[Saved data entries]
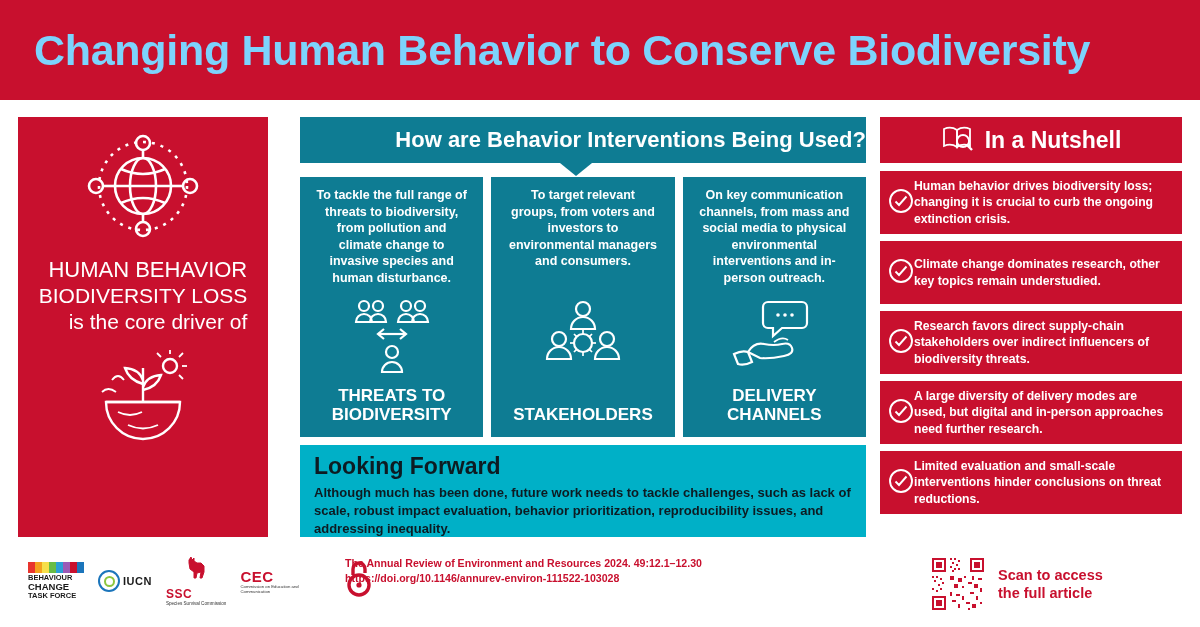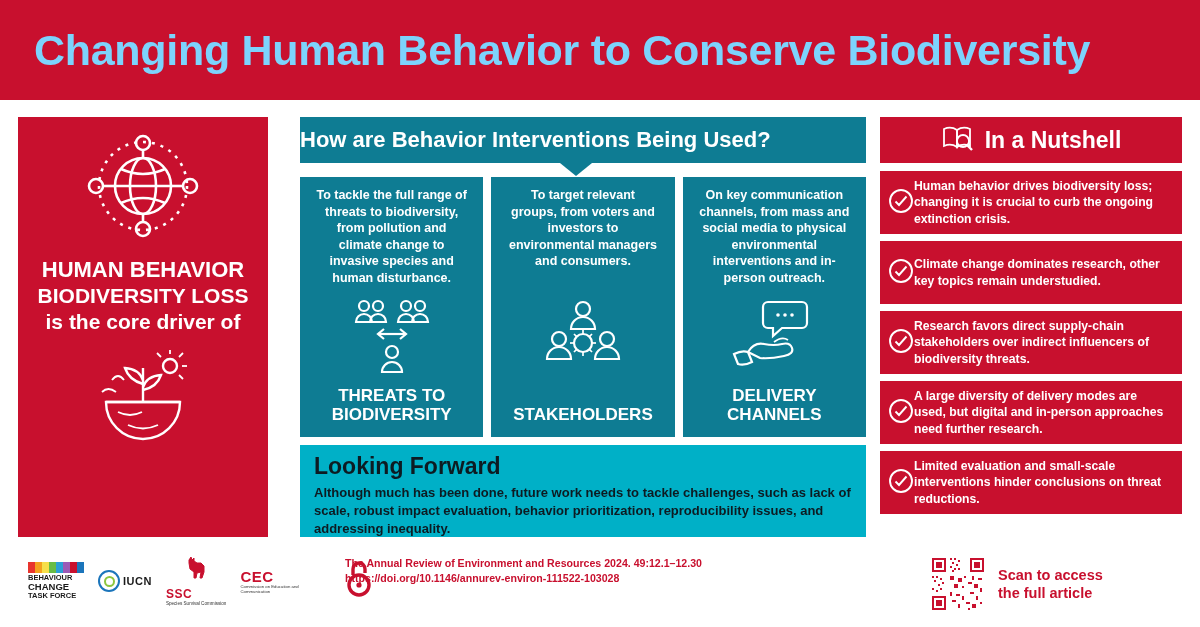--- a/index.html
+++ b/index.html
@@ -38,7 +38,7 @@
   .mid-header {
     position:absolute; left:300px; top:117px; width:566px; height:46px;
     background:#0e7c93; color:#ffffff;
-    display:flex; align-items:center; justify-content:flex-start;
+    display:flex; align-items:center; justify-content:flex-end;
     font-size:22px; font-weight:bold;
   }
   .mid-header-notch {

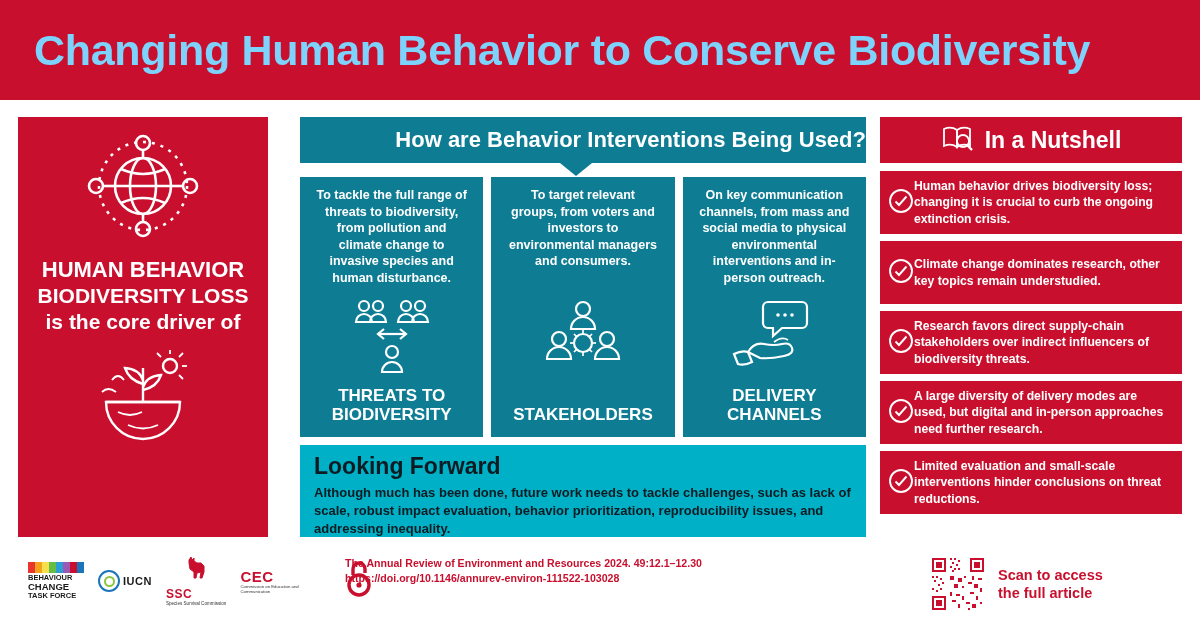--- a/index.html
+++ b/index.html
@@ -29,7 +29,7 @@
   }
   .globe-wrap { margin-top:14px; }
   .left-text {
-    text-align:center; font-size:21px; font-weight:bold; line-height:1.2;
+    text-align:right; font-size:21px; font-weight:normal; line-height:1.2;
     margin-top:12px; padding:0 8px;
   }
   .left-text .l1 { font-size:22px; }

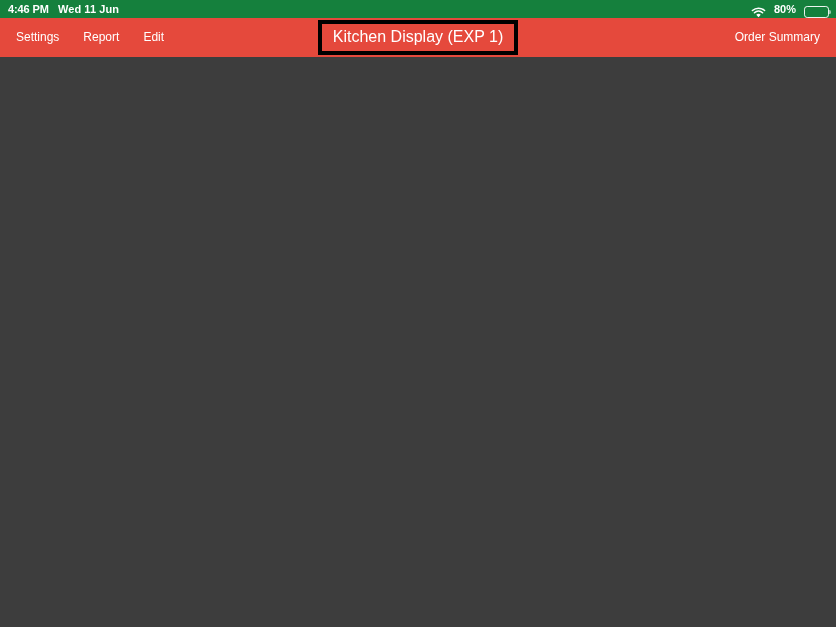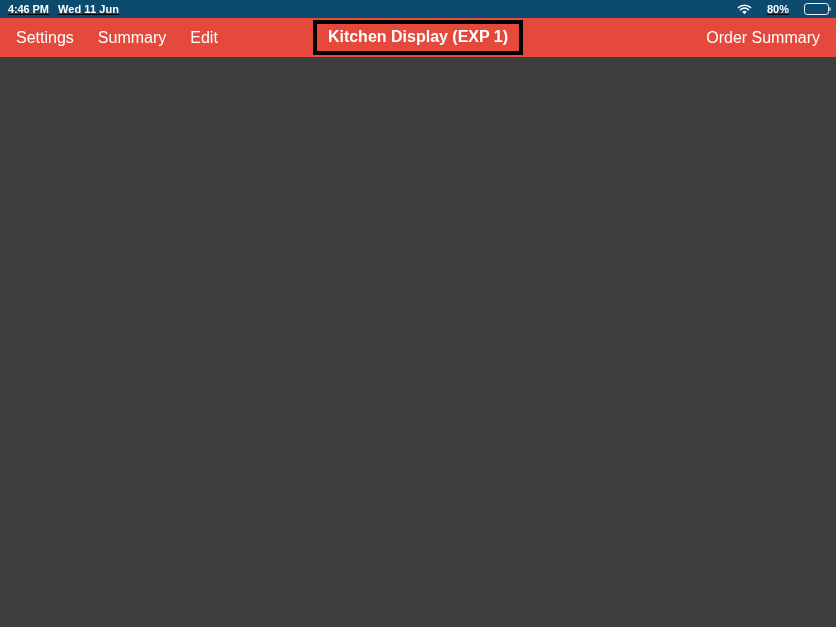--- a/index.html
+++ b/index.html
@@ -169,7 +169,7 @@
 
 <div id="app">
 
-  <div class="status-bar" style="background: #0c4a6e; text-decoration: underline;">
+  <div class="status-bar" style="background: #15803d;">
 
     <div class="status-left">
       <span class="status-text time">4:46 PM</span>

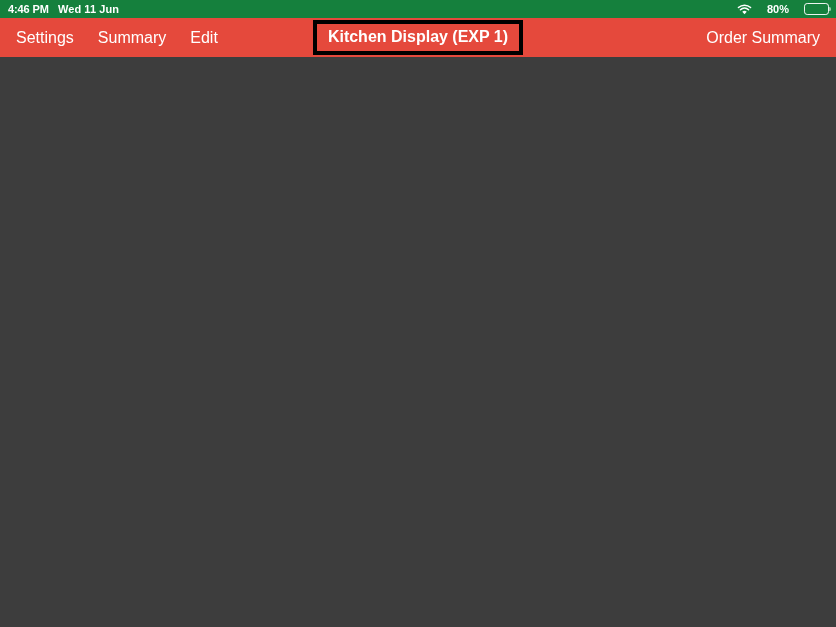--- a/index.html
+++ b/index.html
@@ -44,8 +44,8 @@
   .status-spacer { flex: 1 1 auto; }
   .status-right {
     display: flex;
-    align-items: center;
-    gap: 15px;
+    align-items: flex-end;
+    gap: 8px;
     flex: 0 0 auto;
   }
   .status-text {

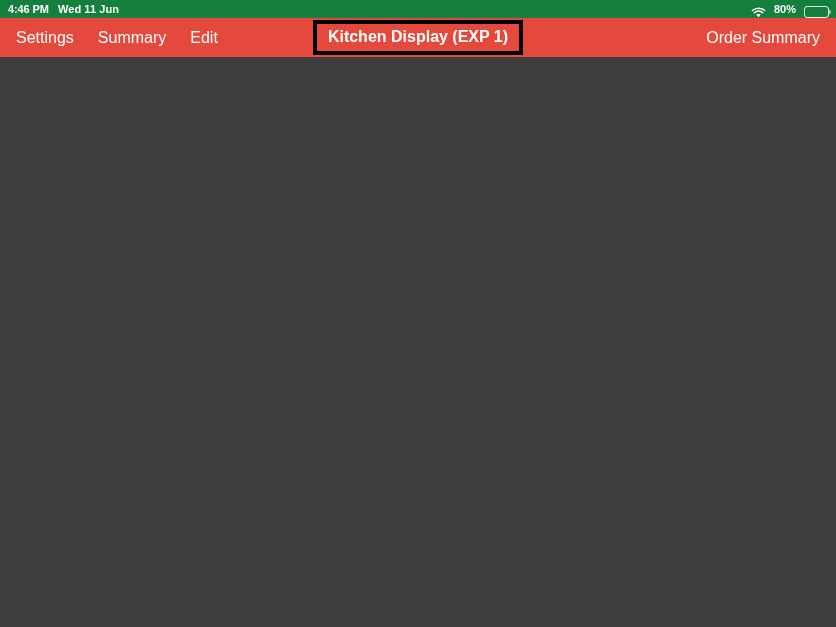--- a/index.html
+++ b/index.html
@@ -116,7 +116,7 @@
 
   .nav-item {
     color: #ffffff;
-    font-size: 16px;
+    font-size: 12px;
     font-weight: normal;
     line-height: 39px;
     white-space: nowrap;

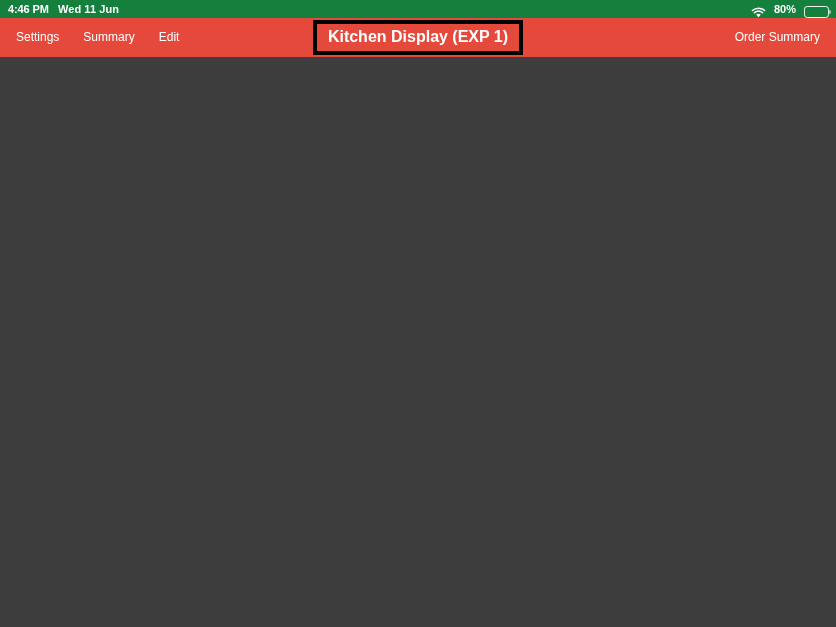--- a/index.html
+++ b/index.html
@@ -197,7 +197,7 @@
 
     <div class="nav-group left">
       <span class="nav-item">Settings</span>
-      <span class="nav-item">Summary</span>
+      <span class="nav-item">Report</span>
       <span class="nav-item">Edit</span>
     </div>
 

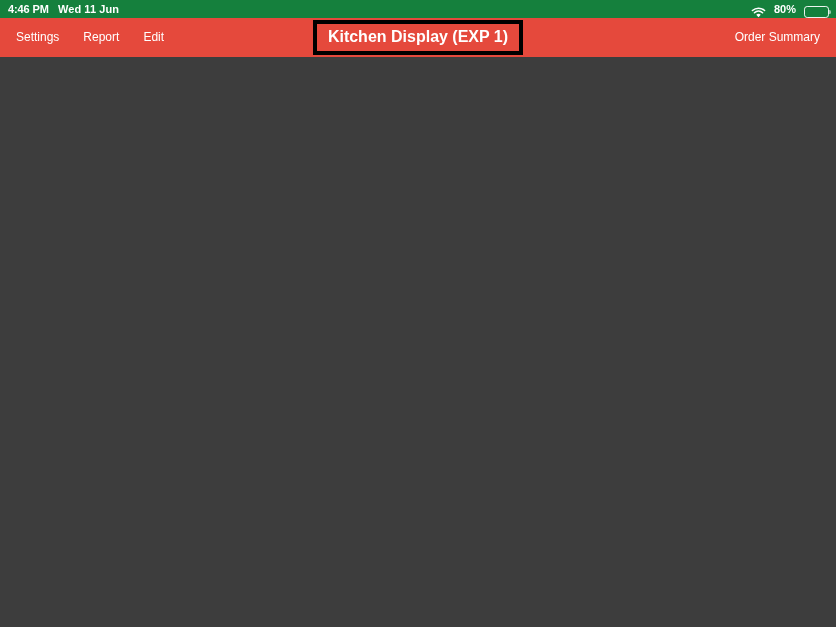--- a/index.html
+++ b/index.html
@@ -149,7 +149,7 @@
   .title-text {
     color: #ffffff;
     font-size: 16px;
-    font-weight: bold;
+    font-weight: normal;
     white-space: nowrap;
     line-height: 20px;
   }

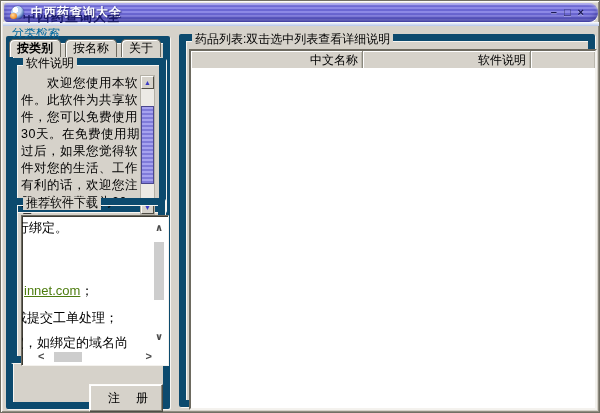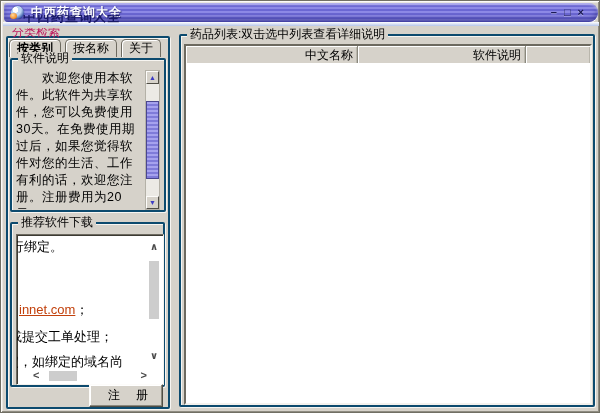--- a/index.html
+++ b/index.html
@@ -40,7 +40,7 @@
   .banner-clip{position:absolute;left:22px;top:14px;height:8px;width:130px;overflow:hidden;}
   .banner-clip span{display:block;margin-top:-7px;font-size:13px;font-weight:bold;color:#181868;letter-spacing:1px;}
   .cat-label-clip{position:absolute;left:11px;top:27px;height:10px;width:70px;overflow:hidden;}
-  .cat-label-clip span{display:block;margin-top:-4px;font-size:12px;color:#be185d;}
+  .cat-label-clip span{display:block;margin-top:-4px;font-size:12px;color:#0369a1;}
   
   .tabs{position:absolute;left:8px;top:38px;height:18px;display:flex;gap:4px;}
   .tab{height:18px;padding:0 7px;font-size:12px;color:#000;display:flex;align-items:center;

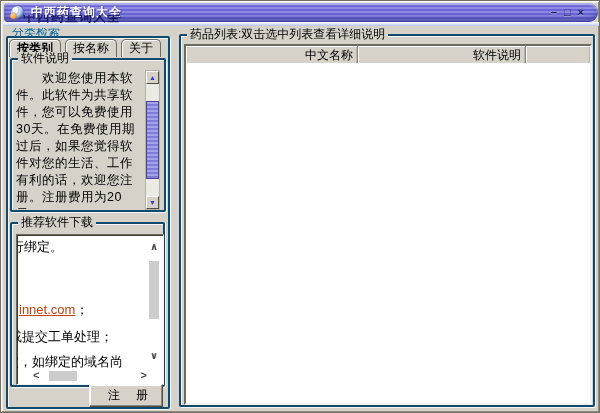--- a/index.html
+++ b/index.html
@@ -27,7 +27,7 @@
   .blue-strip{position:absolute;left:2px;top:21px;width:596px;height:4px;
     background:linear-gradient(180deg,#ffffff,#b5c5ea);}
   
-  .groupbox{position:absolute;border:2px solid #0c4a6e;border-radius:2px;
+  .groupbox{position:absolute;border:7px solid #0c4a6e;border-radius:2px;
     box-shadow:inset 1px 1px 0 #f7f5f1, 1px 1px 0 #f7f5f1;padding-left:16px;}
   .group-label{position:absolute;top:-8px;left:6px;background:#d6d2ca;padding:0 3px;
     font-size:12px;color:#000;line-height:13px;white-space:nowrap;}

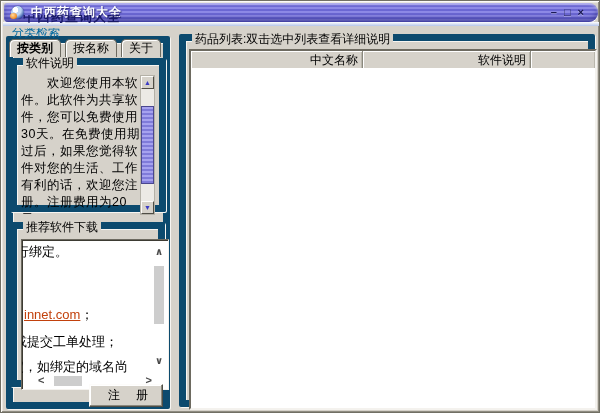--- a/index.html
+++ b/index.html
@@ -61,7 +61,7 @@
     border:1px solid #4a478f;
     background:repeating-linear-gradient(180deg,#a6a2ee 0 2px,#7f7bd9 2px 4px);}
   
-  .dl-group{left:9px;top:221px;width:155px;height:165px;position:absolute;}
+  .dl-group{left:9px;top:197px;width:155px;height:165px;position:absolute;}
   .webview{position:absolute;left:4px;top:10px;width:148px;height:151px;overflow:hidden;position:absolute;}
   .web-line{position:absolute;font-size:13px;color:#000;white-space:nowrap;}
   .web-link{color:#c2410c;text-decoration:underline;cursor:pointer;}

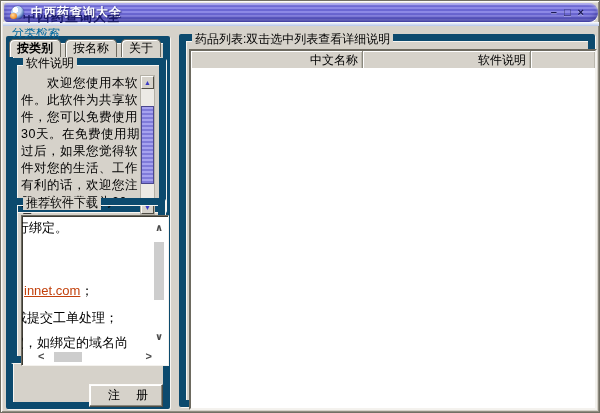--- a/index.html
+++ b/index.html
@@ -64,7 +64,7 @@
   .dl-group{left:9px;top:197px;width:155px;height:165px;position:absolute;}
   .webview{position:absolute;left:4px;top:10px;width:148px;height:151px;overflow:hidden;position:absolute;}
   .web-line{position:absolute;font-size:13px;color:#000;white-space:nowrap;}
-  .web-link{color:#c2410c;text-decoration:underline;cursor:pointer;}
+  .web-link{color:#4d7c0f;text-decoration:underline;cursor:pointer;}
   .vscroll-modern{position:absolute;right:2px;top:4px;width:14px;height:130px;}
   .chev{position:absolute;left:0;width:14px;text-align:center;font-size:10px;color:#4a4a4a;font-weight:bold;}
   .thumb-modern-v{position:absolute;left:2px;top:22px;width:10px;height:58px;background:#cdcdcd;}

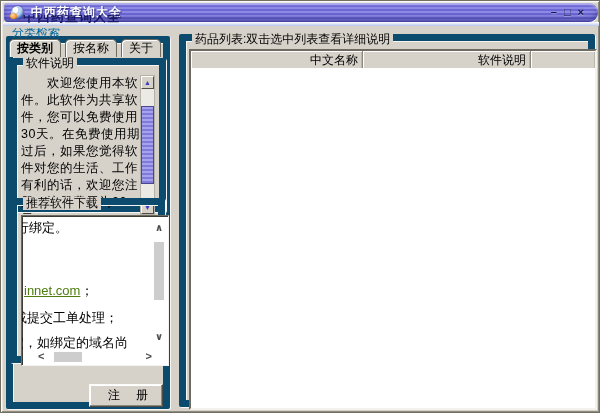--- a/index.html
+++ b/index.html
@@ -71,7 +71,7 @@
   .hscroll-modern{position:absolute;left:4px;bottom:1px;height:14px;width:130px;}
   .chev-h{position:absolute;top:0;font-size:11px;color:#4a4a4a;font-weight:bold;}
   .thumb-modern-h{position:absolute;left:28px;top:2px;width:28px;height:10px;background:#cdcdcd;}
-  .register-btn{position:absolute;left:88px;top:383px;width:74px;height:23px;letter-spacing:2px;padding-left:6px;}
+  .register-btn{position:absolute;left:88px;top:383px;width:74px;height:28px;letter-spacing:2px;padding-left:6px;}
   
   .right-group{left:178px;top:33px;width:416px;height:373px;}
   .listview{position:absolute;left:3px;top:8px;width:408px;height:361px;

THE TASK: Pictures should not appear in the copy. Write out exactly the lines above from the first one through the line that contains "display:flex; align-items:center; justify-content:flex-end;".

REPLY:
--- a/index.html
+++ b/index.html
@@ -38,7 +38,7 @@
   .mid-header {
     position:absolute; left:300px; top:117px; width:566px; height:46px;
     background:#0e7c93; color:#ffffff;
-    display:flex; align-items:center; justify-content:flex-start;
+    display:flex; align-items:center; justify-content:flex-end;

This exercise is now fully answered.